BlackBerry confirmed Wednesday it will no longer manufacture its own devices, instead outsourcing it to partners.
DBless Innovative Tech—There wasn’t an inkling of surprise inBlackBerry’s announcement Wednesday that the bygone smartphone powerhouse would stop manufacturing its own hardware, part of a strategic pivot to security-focused software.
The surprise will be if it can pull it off a transformation that leads it anywhere near its former influence.
BlackBerry has been launching phones under its own brand that use its secure software on other handset makers' hardware, evidenced most recently by this summer’s launch of the security-minded DTEK50 Android phone, which is based on a TCL/Alcatel reference design.
“We haven’t been our own manufacturer of devices for some time now,” BlackBerry’s Vice President of Design and Device Marketing Scott Wenger told me on the phone.
But demand for recent and upcoming BlackBerry-powered devices may be contained to a tiny subset of the large, fiercely competitive smartphone market — a far cry from BlackBerry of its heyday.
The official pronouncement Wednesday out of Waterloo, Ontario, served as a punctuation mark to a long ago era, one still recalled with nostalgic fondness by a cadre of professionals who back in the day considered BlackBerrys an essential tool to conducting business.
Wenger made it clear that BlackBerry still plans to sell BlackBerry-branded phones, though he revealed no specifics on the product roadmap. BlackBerry previously killed its Classic line of phones.
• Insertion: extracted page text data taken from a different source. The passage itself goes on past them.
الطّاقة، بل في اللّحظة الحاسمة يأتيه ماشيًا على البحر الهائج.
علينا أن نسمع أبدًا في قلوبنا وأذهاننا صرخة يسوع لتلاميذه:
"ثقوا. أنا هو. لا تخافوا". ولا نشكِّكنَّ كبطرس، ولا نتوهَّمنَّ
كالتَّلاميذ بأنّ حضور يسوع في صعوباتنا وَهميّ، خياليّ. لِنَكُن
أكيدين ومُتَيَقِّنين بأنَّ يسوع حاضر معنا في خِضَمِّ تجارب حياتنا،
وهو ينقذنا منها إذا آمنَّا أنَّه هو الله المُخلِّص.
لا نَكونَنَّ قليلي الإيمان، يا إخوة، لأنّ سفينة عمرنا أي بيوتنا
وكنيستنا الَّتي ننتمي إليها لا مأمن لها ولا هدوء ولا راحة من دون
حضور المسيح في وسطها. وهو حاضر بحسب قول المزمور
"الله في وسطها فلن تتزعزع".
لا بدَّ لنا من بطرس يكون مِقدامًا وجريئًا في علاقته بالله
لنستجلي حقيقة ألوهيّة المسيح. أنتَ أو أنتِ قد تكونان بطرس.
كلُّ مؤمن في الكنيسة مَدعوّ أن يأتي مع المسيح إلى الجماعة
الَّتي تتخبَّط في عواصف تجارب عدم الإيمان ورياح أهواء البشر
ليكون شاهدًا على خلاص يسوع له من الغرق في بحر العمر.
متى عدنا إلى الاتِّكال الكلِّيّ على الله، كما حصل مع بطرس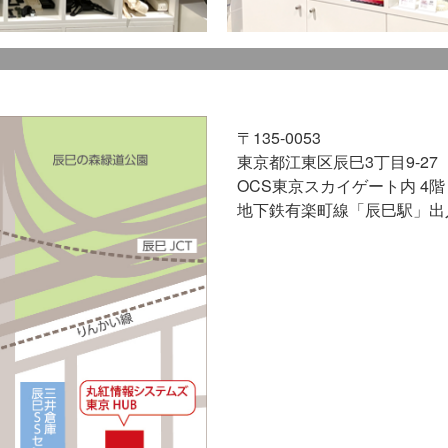
〒135-0053
東京都江東区辰巳3丁目9-27
OCS東京スカイゲート内 4階
地下鉄有楽町線「辰巳駅」出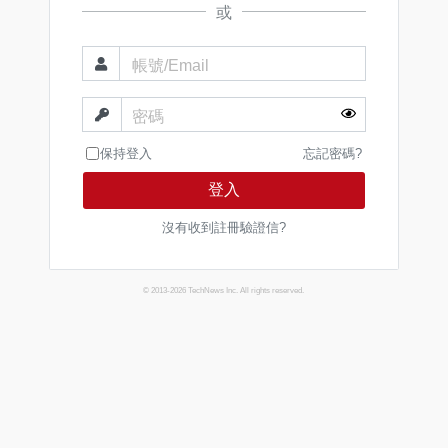
或
帳號/Email
密碼
保持登入
忘記密碼?
登入
沒有收到註冊驗證信?
© 2013-2026 TechNews Inc. All rights reserved.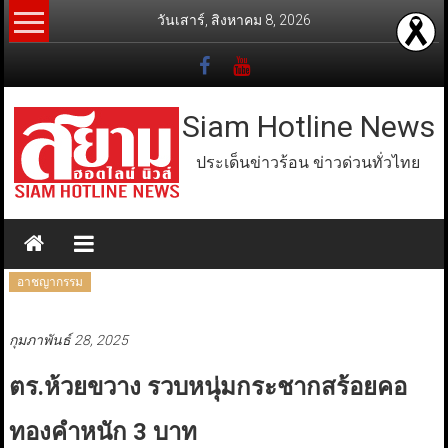
Skip
วันเสาร์, สิงหาคม 8, 2026
to
content
Siam Hotline News
ประเด็นข่าวร้อน ข่าวด่วนทั่วไทย
อาชญากรรม
กุมภาพันธ์ 28, 2025
ตร.ห้วยขวาง รวบหนุ่มกระชากสร้อยคอ
ทองคำหนัก 3 บาท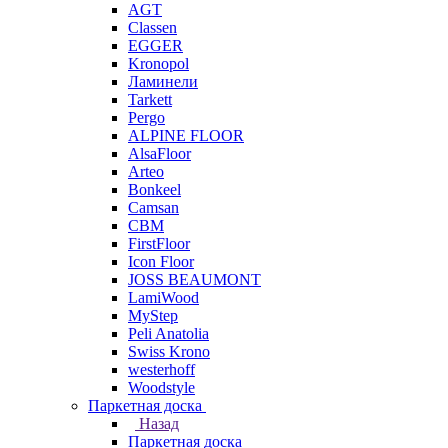
AGT
Classen
EGGER
Kronopol
Ламинели
Tarkett
Pergo
ALPINE FLOOR
AlsaFloor
Arteo
Bonkeel
Camsan
CBM
FirstFloor
Icon Floor
JOSS BEAUMONT
LamiWood
MyStep
Peli Anatolia
Swiss Krono
westerhoff
Woodstyle
Паркетная доска
Назад
Паркетная доска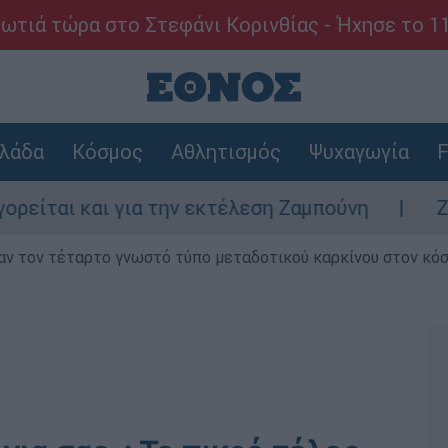
ωτιά τώρα στο Στεφάνι Κορινθίας - Ήχησε το 1
λάδα
Κόσμος
Αθλητισμός
Ψυχαγωγία
F
αι και για την εκτέλεση Ζαμπούνη
Ζάκυνθ
ν τον τέταρτο γνωστό τύπο μεταδοτικού καρκίνου στον κό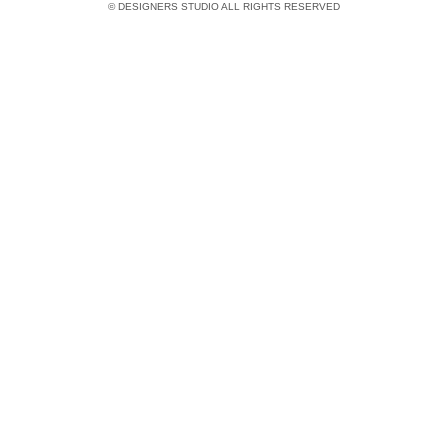
© DESIGNERS STUDIO ALL RIGHTS RESERVED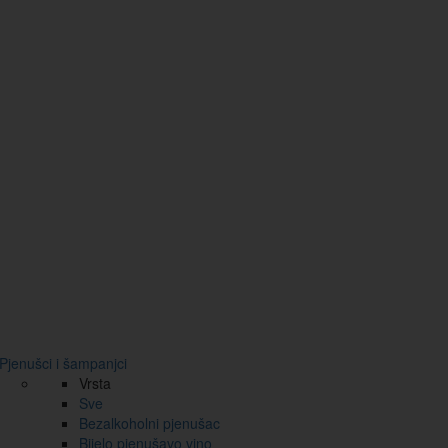
Pjenušci i šampanjci
Vrsta
Sve
Bezalkoholni pjenušac
Bijelo pjenušavo vino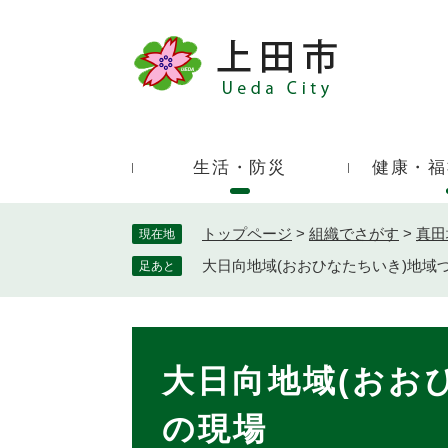
ペ
ー
ジ
キ
の
ー
先
ワ
頭
ー
で
生活・防災
健康・福
ド
す
検
。
索
トップページ
>
組織でさがす
>
真田
現在地
大日向地域(おおひなたちいき)地域
足あと
本
文
大日向地域(おお
の現場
There’ve been leaks that a high end Android-based DTEK60 touchscreen phone could turn up soon, and BlackBerry has stated that a Qwerty-keyboard Android phone was in the offing.
Expectations aren’t exactly high that these devices will be anything more than niche-oriented handsets, however, whose appeal lies mainly with corporate types who treasure BlackBerry’s roots in security.
BlackBerry did announce that the first licensing agreement under its new strategic path comes in a newly formed joint venture in Indonesia called BB Merah Putih. It is led by PT Tiphone, which is an affiliate of Telkomsel, the largest carrier in that country. Indonesia is now BlackBerry’s strongest market, telling in its own right.
BlackBerry is also still readying an update to its BB10 mobile operating system, but we’re talking about an operating system that barely registers. It’s no wonder BlackBerry has also embraced Android on recent models.
Indeed, by Gartner’s measures, phones based on the BlackBerry operating system recorded a puny global 0.1% market share in the second quarter of 2016, below even the 0.6% Microsoft has with Windows phones. Android and iOS devices claim an 86.2% and 12.9% share, respectively.
In a blog post, BlackBerry chief operating officer Ralph Pini indicated that “the future of the smartphone industry is about ‘the smart’ in the phone, and less about the form factor.”
Wall Street seems pleased with BlackBerry’s direction—the stock (BBRY) is up more than 5% in afternoon trading. But the smart and still unanswerable question right now is, how much will BlackBerry participate in that future?